Handwriting is an oddly intimate form of communication. Just like everybody has a different voice that is special to each individual, everyone has handwriting that is unique to each person. My own handwriting is very recognizable; I write in a very wild and free-flowing cursive script that some people find illegible. Nowadays I type up almost everything, although from time to time I still write on paper in cursive. I still like seeing my own handwriting, and despite being slower and less efficient than using a keyboard sometimes I write down sentences just to see how it would look in cursive.

I can write in normal, non-cursive writing, but unless legibility is an issue I usually use cursive. Not only do I prefer its aesthetics but it’s also much easier (at least for me) to write using a series of connected curves rather than having to constantly lift my pen off the paper. Sometimes I admire people who can do neat, normal handwriting instead of the scrawls that I write. On the other hand, many people compliment me on my handwriting because they find it beautiful.

Americans tend not to value legible handwriting. I had a teacher who went to school in England, and she described how in grade school the teacher made her practice handwriting until it looks almost exactly like the letters from the templates she was given. When I went to school in China I went through a similar thing. We were made to write the same characters over and over again until they look exactly like the ones in the textbooks. I can no longer write Chinese characters, but I still find it marvelous that my parents can not only write them, but do so almost perfectly, as though they were making copies of printed text.

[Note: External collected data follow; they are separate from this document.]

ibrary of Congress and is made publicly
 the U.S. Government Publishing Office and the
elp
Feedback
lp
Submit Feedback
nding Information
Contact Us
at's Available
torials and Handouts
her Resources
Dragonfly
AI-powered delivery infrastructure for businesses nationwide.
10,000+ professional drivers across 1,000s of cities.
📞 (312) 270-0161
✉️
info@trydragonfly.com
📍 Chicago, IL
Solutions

Chinese characters usually look neat and clean, but there is a cursive version of the characters that look like a wild mess of squiggles. Even though Chinese schools emphasize on writing legibly, Chinese cursive is often far from legible, even to natives of the language. Despite how difficult it is to read such characters, they are often admired for their aesthetic qualities. Sometimes the less legible the writing, the more highly the calligrapher is praised.

Some people think there is an association between a person’s handwriting and their personality. Handwriting that looks messy and is difficult to read may indicate a personality that favors personal expression and lack of respect for authority, while handwriting that is neat and uniform indicate a personality that favors propriety, law and order. I don’t know if that’s true, but there is a part of me that resists following rules and distrust authority. But then again, there is a part of me that favors methodical thinking and respect for laws discovered by science. Even though such ideas have not been scientifically tested, it is still fun to contemplate them.